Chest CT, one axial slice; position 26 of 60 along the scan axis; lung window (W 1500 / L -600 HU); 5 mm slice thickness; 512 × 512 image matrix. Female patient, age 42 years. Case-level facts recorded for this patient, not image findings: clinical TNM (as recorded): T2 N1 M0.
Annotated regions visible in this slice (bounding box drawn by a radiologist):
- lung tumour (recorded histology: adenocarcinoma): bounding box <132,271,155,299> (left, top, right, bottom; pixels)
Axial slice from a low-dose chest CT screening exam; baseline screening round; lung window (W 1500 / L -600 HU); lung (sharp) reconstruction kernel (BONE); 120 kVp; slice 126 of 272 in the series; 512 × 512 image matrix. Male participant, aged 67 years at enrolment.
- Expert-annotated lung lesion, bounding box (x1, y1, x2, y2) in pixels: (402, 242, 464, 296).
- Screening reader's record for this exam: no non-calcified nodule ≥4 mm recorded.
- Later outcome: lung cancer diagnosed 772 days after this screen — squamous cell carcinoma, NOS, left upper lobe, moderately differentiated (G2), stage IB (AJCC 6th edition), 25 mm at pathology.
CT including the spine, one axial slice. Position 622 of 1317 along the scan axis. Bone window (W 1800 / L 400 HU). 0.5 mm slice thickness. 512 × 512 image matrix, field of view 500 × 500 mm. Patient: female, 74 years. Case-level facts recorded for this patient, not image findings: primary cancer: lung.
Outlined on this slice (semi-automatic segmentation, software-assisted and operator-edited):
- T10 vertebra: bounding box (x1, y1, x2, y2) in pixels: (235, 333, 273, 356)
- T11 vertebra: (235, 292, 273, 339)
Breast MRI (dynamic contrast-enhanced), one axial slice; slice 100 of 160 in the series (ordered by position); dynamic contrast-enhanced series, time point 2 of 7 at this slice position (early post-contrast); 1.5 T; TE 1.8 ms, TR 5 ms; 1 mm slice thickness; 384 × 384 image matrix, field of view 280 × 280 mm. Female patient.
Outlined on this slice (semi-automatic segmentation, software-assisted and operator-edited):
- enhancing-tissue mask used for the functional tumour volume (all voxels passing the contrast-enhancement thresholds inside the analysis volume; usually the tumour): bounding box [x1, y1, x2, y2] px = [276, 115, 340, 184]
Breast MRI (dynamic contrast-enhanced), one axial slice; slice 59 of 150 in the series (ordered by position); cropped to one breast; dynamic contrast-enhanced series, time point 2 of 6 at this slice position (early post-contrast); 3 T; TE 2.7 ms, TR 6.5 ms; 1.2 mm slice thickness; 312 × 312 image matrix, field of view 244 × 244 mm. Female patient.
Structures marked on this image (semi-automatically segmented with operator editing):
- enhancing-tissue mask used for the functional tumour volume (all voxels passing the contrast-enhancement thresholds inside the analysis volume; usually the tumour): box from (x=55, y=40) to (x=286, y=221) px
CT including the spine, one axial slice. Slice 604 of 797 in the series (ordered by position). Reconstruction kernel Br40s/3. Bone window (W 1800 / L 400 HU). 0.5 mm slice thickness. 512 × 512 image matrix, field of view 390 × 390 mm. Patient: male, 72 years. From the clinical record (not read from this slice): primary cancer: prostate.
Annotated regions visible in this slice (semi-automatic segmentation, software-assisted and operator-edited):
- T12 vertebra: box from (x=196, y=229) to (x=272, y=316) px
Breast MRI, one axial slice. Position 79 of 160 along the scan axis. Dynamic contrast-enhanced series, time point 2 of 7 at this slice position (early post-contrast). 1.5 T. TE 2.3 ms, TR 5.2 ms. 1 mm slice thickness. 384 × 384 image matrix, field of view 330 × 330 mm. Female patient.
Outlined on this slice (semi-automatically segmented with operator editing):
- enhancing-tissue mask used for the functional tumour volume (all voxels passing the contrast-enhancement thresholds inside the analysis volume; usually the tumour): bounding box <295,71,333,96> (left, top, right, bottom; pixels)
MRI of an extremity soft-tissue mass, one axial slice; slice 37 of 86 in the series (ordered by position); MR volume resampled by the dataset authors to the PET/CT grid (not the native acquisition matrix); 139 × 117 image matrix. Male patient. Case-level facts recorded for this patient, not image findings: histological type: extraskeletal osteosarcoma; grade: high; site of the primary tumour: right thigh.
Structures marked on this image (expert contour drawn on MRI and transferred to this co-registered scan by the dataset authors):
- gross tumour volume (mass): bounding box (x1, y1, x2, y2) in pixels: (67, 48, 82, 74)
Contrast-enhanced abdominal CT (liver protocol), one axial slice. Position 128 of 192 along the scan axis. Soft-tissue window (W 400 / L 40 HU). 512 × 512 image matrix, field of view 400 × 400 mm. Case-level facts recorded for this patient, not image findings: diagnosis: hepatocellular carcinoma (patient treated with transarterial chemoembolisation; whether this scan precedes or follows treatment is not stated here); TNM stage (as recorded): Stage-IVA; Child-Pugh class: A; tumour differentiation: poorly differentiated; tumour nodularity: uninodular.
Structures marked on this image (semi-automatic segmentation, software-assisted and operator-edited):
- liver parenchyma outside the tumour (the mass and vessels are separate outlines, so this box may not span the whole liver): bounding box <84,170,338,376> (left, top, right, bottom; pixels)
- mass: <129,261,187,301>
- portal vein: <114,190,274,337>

To do
In the listing above, find the line containing "Annotated regions visible in this slice (semi-automatic" and the line containing "- gross tumour", then retype both and every line between them exactly, with nothing else.

Result
Annotated regions visible in this slice (semi-automatic segmentation, software-assisted and operator-edited):
- T12 vertebra: box from (x=196, y=229) to (x=272, y=316) px
Breast MRI, one axial slice. Position 79 of 160 along the scan axis. Dynamic contrast-enhanced series, time point 2 of 7 at this slice position (early post-contrast). 1.5 T. TE 2.3 ms, TR 5.2 ms. 1 mm slice thickness. 384 × 384 image matrix, field of view 330 × 330 mm. Female patient.
Outlined on this slice (semi-automatically segmented with operator editing):
- enhancing-tissue mask used for the functional tumour volume (all voxels passing the contrast-enhancement thresholds inside the analysis volume; usually the tumour): bounding box <295,71,333,96> (left, top, right, bottom; pixels)
MRI of an extremity soft-tissue mass, one axial slice; slice 37 of 86 in the series (ordered by position); MR volume resampled by the dataset authors to the PET/CT grid (not the native acquisition matrix); 139 × 117 image matrix. Male patient. Case-level facts recorded for this patient, not image findings: histological type: extraskeletal osteosarcoma; grade: high; site of the primary tumour: right thigh.
Structures marked on this image (expert contour drawn on MRI and transferred to this co-registered scan by the dataset authors):
- gross tumour volume (mass): bounding box (x1, y1, x2, y2) in pixels: (67, 48, 82, 74)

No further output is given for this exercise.